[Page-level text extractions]
►

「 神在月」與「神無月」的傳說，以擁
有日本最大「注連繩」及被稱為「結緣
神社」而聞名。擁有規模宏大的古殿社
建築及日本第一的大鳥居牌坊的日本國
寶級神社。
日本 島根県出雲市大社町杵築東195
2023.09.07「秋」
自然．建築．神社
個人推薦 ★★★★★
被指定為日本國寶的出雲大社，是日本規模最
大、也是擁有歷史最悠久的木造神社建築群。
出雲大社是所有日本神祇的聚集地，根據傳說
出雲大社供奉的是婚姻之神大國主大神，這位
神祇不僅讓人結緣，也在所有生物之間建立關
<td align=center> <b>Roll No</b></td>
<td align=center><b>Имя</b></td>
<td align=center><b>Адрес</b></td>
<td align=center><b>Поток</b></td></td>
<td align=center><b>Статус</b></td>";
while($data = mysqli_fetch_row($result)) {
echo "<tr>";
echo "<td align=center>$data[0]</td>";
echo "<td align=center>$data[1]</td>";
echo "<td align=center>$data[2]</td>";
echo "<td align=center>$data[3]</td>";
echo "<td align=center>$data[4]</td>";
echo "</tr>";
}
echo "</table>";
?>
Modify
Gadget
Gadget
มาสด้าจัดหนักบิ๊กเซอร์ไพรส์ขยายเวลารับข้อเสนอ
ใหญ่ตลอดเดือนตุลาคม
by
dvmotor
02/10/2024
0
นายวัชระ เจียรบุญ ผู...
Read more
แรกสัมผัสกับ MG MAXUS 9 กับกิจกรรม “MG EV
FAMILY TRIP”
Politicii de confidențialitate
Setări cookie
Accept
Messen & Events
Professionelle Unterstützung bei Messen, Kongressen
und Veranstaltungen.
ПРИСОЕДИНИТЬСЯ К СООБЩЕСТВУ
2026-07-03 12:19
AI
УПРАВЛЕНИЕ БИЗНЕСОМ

◄

Write down every line of the data above that includes the string "echo".

• **Solution**
echo "<tr>";
echo "<td align=center>$data[0]</td>";
echo "<td align=center>$data[1]</td>";
echo "<td align=center>$data[2]</td>";
echo "<td align=center>$data[3]</td>";
echo "<td align=center>$data[4]</td>";
echo "</tr>";
echo "</table>";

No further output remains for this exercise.